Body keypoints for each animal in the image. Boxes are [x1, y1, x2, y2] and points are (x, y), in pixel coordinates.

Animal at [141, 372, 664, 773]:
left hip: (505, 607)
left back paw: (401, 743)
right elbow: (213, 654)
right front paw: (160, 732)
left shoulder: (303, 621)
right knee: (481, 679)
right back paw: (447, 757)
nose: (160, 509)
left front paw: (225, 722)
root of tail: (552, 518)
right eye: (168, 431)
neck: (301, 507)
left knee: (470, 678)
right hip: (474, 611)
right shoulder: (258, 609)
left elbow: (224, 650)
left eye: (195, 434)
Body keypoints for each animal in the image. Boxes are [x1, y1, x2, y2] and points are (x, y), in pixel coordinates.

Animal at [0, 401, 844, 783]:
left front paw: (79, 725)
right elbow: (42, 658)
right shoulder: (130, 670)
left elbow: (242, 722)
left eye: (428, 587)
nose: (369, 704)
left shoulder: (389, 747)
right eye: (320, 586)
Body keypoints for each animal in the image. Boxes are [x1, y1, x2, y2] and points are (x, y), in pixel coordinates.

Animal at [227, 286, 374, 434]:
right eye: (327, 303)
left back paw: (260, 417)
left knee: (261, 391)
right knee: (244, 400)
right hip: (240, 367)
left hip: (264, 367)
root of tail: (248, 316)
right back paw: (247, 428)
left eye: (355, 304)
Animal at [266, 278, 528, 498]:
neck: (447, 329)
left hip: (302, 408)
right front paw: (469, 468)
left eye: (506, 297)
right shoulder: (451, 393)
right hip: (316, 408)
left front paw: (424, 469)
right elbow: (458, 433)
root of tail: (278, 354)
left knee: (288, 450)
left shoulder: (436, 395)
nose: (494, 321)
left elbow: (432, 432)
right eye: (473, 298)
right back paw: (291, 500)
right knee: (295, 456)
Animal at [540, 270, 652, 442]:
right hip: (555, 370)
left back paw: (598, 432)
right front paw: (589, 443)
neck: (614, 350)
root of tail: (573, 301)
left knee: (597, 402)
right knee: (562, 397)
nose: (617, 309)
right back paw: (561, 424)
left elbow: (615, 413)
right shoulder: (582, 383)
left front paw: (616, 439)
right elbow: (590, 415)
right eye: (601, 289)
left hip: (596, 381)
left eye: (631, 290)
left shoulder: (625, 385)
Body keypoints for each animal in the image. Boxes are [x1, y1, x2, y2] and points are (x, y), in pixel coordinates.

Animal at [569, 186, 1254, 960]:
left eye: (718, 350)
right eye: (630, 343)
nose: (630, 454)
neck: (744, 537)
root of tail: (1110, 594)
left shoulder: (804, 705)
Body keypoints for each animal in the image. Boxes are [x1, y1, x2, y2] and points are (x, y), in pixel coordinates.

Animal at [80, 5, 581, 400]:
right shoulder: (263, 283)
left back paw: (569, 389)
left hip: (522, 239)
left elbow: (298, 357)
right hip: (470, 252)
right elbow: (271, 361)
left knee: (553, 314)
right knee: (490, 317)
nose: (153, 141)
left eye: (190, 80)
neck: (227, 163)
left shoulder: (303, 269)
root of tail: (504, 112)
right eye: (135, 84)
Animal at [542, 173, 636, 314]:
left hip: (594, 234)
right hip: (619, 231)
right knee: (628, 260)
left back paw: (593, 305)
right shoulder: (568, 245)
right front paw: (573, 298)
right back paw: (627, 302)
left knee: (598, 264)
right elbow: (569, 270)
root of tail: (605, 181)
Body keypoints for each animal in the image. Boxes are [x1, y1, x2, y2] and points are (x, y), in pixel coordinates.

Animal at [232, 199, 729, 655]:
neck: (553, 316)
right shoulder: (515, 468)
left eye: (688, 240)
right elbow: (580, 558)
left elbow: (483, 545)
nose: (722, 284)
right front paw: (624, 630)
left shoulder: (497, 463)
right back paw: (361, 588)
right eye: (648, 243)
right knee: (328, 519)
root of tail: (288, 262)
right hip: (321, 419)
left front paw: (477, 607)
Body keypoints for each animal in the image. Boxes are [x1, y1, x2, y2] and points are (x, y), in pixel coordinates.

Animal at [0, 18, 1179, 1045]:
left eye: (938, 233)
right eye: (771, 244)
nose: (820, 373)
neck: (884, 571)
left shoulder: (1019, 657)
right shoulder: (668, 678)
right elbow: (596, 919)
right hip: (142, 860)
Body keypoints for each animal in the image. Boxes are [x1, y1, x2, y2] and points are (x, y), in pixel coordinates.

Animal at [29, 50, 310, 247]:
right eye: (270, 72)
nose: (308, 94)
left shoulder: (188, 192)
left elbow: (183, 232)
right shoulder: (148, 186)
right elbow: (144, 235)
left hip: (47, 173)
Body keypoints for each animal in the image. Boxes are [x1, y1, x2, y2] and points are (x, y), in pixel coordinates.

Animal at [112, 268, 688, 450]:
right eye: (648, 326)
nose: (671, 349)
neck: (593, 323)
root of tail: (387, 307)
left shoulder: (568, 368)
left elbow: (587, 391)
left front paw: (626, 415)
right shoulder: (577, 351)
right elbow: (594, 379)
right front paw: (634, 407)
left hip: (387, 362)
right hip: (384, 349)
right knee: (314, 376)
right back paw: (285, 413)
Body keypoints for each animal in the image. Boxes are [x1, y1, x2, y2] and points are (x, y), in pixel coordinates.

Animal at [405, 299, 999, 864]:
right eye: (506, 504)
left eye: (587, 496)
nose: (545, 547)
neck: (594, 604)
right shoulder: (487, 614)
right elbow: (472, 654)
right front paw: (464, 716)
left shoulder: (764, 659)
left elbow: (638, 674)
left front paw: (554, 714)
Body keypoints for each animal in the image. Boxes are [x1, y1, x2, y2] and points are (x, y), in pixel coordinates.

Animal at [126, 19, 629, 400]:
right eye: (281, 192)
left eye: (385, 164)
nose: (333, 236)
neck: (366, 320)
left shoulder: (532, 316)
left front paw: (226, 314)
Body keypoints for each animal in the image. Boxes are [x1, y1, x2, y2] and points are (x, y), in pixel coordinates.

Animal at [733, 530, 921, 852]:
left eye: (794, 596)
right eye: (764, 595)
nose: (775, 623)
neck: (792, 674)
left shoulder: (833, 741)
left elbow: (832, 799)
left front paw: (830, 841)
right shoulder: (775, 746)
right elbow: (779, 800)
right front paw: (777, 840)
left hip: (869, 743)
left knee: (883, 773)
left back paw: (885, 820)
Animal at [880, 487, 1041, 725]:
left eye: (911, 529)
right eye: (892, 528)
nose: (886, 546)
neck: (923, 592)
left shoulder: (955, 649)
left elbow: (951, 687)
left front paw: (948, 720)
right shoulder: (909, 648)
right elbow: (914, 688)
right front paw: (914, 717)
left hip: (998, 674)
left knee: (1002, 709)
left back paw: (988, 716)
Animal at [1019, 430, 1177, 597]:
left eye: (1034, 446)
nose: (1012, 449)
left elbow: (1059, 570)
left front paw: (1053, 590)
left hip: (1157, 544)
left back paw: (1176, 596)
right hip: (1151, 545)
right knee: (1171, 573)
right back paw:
****************
■ **EXERCISE BRIEF**
In the listing above, find the line holding "right eye: (601, 289)" and the line holding "root of tail: (605, 181)", then output those two lines and every line between them exactly.

■ **EXERCISE SOLUTION**
right eye: (601, 289)
left hip: (596, 381)
left eye: (631, 290)
left shoulder: (625, 385)
Body keypoints for each animal in the image. Boxes are [x1, y1, x2, y2] and points are (x, y), in pixel coordinates.

Animal at [569, 186, 1254, 960]:
left eye: (718, 350)
right eye: (630, 343)
nose: (630, 454)
neck: (744, 537)
root of tail: (1110, 594)
left shoulder: (804, 705)
Body keypoints for each animal in the image. Boxes are [x1, y1, x2, y2] and points are (x, y), in pixel coordinates.

Animal at [80, 5, 581, 400]:
right shoulder: (263, 283)
left back paw: (569, 389)
left hip: (522, 239)
left elbow: (298, 357)
right hip: (470, 252)
right elbow: (271, 361)
left knee: (553, 314)
right knee: (490, 317)
nose: (153, 141)
left eye: (190, 80)
neck: (227, 163)
left shoulder: (303, 269)
root of tail: (504, 112)
right eye: (135, 84)
Animal at [542, 173, 636, 314]:
left hip: (594, 234)
right hip: (619, 231)
right knee: (628, 260)
left back paw: (593, 305)
right shoulder: (568, 245)
right front paw: (573, 298)
right back paw: (627, 302)
left knee: (598, 264)
right elbow: (569, 270)
root of tail: (605, 181)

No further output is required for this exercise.